Endpoint conclusion:

no study available

Additional information

 

Table 7.6/1: Summary of genotoxicity tests

 

Test n°	Test / Guideline Reliability	Focus	Strains tested	Metabolic activation	Test concentration	Statement
1   LEMI, 2005	Ames Test (OECD 471) K, rel. 1	Gene mutation	TA 1535, TA 1537, TA 98, TA 100, E. coli WP2	-S9 +S9	up to limit concentration	-S9: non mutagenic +S9: non mutagenic

 

Gene mutation Assay:

A Bacterial Reverse mutation Assay (Ames test) was performed according to OECD guideline No. 471 with the substance(See Table 7.6/1). No significant increases in the frequency of revertant colonies were recorded for any of the bacterial strains under the test conditions, with any dose of the substance, either in the presence or absence of metabolic activation.

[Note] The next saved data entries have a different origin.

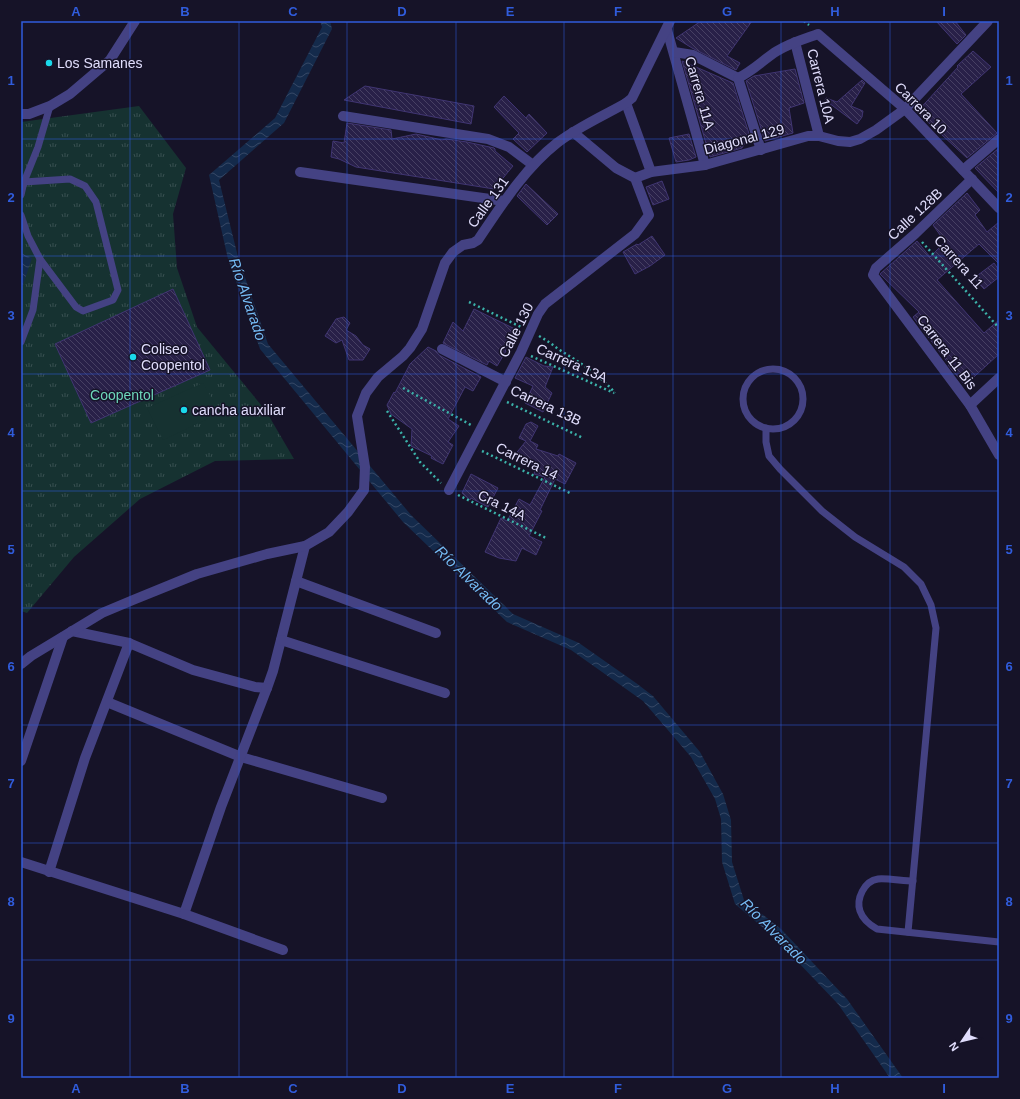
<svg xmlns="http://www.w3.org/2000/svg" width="1020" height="1099" viewBox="0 0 1020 1099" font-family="Arial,sans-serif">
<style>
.park{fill:url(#park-tufts)}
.garden{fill:#163231}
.water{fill:url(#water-waves)}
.building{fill:url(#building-back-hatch);stroke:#403572}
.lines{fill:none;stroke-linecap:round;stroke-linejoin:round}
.path{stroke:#3bb2a9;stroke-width:2.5;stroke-dasharray:2 3;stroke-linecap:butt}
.service{stroke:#444283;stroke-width:7}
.minor{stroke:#444283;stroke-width:10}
.grid{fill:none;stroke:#305cdc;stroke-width:1;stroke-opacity:0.55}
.poi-dot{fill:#1ad9eb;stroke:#161328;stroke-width:1.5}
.labels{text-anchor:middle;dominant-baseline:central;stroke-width:3;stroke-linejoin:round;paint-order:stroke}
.poi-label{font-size:14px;fill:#e0ddfc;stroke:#161328;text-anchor:start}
.street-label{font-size:14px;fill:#e0ddfc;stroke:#161328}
.park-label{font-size:14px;fill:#6ed7bb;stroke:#161328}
.water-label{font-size:15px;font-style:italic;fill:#74baf3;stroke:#161328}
.neatline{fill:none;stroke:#305cdc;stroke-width:1.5}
.grid-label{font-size:13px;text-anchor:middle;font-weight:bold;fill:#305cdc}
</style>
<defs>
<pattern id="park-tufts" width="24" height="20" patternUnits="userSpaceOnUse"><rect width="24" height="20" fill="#163231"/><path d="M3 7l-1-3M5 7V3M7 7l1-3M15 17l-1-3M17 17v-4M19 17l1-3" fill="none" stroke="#384f50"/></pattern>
<pattern id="water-waves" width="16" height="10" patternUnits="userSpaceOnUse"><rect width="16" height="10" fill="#142a4b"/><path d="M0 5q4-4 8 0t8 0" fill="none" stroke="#364866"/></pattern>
<pattern id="building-back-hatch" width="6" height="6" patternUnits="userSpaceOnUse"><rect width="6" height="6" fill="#282048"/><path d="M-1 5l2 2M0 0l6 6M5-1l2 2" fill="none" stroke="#474063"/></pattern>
</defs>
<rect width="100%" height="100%" fill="#161328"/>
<!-- park -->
<path class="park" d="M139 106 186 168 173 214 177 268 197 327 266 411 294 459 215 461 140 499 74 557 27 613 21 611V122Z"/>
<!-- garden -->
<path class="garden" d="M203 383 220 413 163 440 147 408Z"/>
<!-- water -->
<g class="water">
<path d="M320 21H330L332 29 284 123 219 180 238 257 268 344 411 515 513 614 579 643 636 683 653 696 700 752 723 794 731 820 732 862 744 900 781 929 847 999 903 1078H890L838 1004 774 937 735 904 722 862 721 819 715 799 691 757 643 701 571 650 507 622 403 522 260 349 228 259 209 175 275 118 322 27Z"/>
<path d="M21 253 32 258 21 291Z"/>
</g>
<!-- building -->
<g class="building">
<path d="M701 21H752L727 56 740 63 736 70 692 48 676 38Z"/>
<path d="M936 21H955L966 35 957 44Z"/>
<path d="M973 51 991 67 961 94 997 133 967 158 917 112 958 67 957 66Z"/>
<path d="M682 61 733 83 751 140 746 141 742 148 710 157Z"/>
<path d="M795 69 804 103 789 108 793 133 765 141 746 81 754 76Z"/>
<path d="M862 80 865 83 851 106 863 111 862 117 857 124 825 100 826 98 837 102Z"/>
<path d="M365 86 474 106 471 124 344 100Z"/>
<path d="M504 96 526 118 529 114 547 133 527 152 513 139 519 133 494 107Z"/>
<path d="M347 123 391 130 392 139 416 134 442 140 446 139 467 142 494 148 495 149V151L513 166 494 189 356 167 339 159 331 157 333 141 344 143Z"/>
<path d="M689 134 696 157 689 160 676 162 669 138Z"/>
<path d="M999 148V193L975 168Z"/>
<path d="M662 181 669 199 653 205 646 187Z"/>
<path d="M526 184 558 214 547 225 517 196Z"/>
<path d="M967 193 980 210 975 215 987 232 999 222V264L979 244 937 280 984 333 999 320V354L965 385 953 371 948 365 949 364 913 317 919 312 880 274 917 241 930 257 945 242 933 225Z"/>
<path d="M652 236 665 255 650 266 635 274 623 252 637 244 638 245Z"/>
<path d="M994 263 999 270V277L984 289 974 278Z"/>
<path d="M173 289 210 370 91 423 55 344Z"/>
<path d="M474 309 515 329 505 350 506 351 497 366 489 361 487 365 443 343 453 322 463 331Z"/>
<path d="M344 317 350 323 346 330 356 336 363 345 370 349 363 360H349L342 340 336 343 325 336 336 319Z"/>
<path d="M428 347 436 351 439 355 481 377 473 391 465 387 448 419 459 426 448 442 453 445 443 464 431 458 432 456 411 446 412 429 391 414 387 405 394 392 395 393 410 364Z"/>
<path d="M526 357 544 366 553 367 545 387 552 393 543 412 525 403 533 386 515 378Z"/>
<path d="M531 422 538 426 530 441 538 445 536 449 558 456 559 454 576 463 565 484 555 479 540 510 542 511 529 536 542 542 536 555 522 548 516 561 499 558 485 552 501 518 507 521 519 499 530 505 545 477 534 474 536 466 514 456 526 441 519 438 526 424Z"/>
<path d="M471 474 498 488 488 507 471 498 470 500 462 493Z"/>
</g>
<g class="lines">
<!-- path -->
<g class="path">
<path d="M804 21 809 25"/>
<path d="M922 242 999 328"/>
<path d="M469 302 521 327"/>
<path d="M539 336C546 340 552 344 558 349 579 362 599 374 615 393"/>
<path d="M531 356 614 393"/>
<path d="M403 388 471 425"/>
<path d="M507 402 583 438"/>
<path d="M387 411 420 462 441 483"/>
<path d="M482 451 572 494"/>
<path d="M458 495 546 538"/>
</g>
<!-- service -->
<g class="service">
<path d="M21 181 24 182 70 179 85 186 96 202 118 290 113 300 83 311 76 307 40 259 28 236 21 215"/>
<path d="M21 195 24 182 38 147 50 106"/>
<path d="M21 342 33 310 40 259"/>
<circle cx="773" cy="399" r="30"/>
<path d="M766 428V442L769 456 780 469 822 511 855 537 904 567 921 584 931 605 936 628 908 932"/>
<path d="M913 881C904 881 886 878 878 879 864 881 856 899 860 911 863 920 870 925 877 929L999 942"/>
</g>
<!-- minor -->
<g class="minor">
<path d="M667 30 705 165"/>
<path d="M795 42 819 136"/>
<path d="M674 52 693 55 738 78 761 150"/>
<path d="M738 78C753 71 764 59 777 51 790 43 804 39 818 34L905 109 999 208"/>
<path d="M626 103 651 172"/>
<path d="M21 114H29L50 106 70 94 110 60 135 21"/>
<path d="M343 116 488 139 509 147 533 165"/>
<path d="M963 170 999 139"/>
<path d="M300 172 504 201"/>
<path d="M635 178 651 172 705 165 808 136H819L838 141 850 142 860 139 876 130 905 109 988 21"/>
<path d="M972 179 915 234 876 268 873 275 970 405 999 455"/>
<path d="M442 349 506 382"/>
<path d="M970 405 999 378"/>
<path d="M449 490 521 352 538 314 545 304 635 234 649 215 635 178 616 168 573 132"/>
<path d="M296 581 436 633"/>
<path d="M72 631 129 643 193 670 255 687 267 688 273 671 305 546"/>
<path d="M281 640 445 693"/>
<path d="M21 664 31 656 102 613 133 600 197 574 267 554 305 546 329 532 348 512 364 490 365 467 357 416 366 393 378 377 403 356 410 348 422 329 445 263 453 252 463 245 473 243 478 240C501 206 524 169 557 143 578 127 603 116 626 103L632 98 670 21"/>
<path d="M107 702 241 757 382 798"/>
<path d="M21 761 63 637"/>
<path d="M21 862 184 914 221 807 267 688"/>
<path d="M49 872 85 758 129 643"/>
<path d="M184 914 283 950"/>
</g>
</g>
<!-- grid -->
<path class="grid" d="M130 21V1078M239 21V1078M347 21V1078M456 21V1078M564 21V1078M673 21V1078M781 21V1078M890 21V1078M21 139H999M21 256H999M21 374H999M21 491H999M21 608H999M21 725H999M21 843H999M21 960H999"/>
<!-- markers -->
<g class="poi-dot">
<circle cx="49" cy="63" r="4"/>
<circle cx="133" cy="357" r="4"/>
<circle cx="184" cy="410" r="4"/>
</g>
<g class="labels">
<!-- poi labels -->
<g class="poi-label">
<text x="57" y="63">Los Samanes</text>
<text x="141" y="349">Coliseo<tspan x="141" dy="16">Coopentol</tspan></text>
<text x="192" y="410">cancha auxiliar</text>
</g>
<!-- street labels -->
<g class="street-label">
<text transform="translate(821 86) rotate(76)">Carrera 10A</text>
<text transform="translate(700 93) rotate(74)">Carrera 11A</text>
<text transform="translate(921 108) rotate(45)">Carrera 10</text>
<text transform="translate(744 139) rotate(-15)">Diagonal 129</text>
<text transform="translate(488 202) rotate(-54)">Calle 131</text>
<text transform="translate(915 214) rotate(-43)">Calle 128B</text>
<text transform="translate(959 262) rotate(48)">Carrera 11</text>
<text transform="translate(516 330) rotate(-63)">Calle 130</text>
<text transform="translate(947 352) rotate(53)">Carrera 11 Bis</text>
<text transform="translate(572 363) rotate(24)">Carrera 13A</text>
<text transform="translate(546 405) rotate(25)">Carrera 13B</text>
<text transform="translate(527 461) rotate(26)">Carrera 14</text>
<text transform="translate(502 505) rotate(26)">Cra 14A</text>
</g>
<!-- park labels -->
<g class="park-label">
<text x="122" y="395">Coopentol</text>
</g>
<!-- water labels -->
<g class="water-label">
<text transform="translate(248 299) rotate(71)">Río Alvarado</text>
<text transform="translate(469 578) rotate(44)">Río Alvarado</text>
<text transform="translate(774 931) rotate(45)">Río Alvarado</text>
</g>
</g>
<!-- border -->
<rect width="1020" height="1099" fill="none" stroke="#161328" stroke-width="44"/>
<!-- north arrow -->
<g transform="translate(962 1041) rotate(235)" stroke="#161328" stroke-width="3" paint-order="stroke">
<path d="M0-3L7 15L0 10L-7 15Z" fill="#e0ddfc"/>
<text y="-6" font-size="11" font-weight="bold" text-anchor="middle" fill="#e0ddfc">N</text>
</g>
<rect x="22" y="22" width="976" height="1055" class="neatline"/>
<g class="grid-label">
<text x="76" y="16">A</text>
<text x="185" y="16">B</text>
<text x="293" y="16">C</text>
<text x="402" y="16">D</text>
<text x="510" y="16">E</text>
<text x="618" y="16">F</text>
<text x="727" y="16">G</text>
<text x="835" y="16">H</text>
<text x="944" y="16">I</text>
<text x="11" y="85">1</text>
<text x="1009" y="85">1</text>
<text x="11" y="202">2</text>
<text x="1009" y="202">2</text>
<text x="11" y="320">3</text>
<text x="1009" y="320">3</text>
<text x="11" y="437">4</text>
<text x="1009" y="437">4</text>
<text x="11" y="554">5</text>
<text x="1009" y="554">5</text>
<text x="11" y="671">6</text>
<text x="1009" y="671">6</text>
<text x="11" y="788">7</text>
<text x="1009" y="788">7</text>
<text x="11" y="906">8</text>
<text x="1009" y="906">8</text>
<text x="11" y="1023">9</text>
<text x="1009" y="1023">9</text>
<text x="76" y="1093">A</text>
<text x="185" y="1093">B</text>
<text x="293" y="1093">C</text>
<text x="402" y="1093">D</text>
<text x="510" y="1093">E</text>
<text x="618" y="1093">F</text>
<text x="727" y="1093">G</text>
<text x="835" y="1093">H</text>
<text x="944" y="1093">I</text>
</g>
</svg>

The substance does not induce gene mutations in bacteria whereas all positive control chemicals (with and without metabolic activation) induced significant increase of colonies.The substance is therefore considered as non-mutagenic according to the Ames test.

Justification for classification or non-classification

 

Harmonized classification:

The substance has no harmonized classification for human health according to the Regulation (EC) No. 1272/2008 (CLP).

 

Self classification:

Based on the available data, no additional classification is proposed regarding genetic toxicity according to the CLP and to the GHS.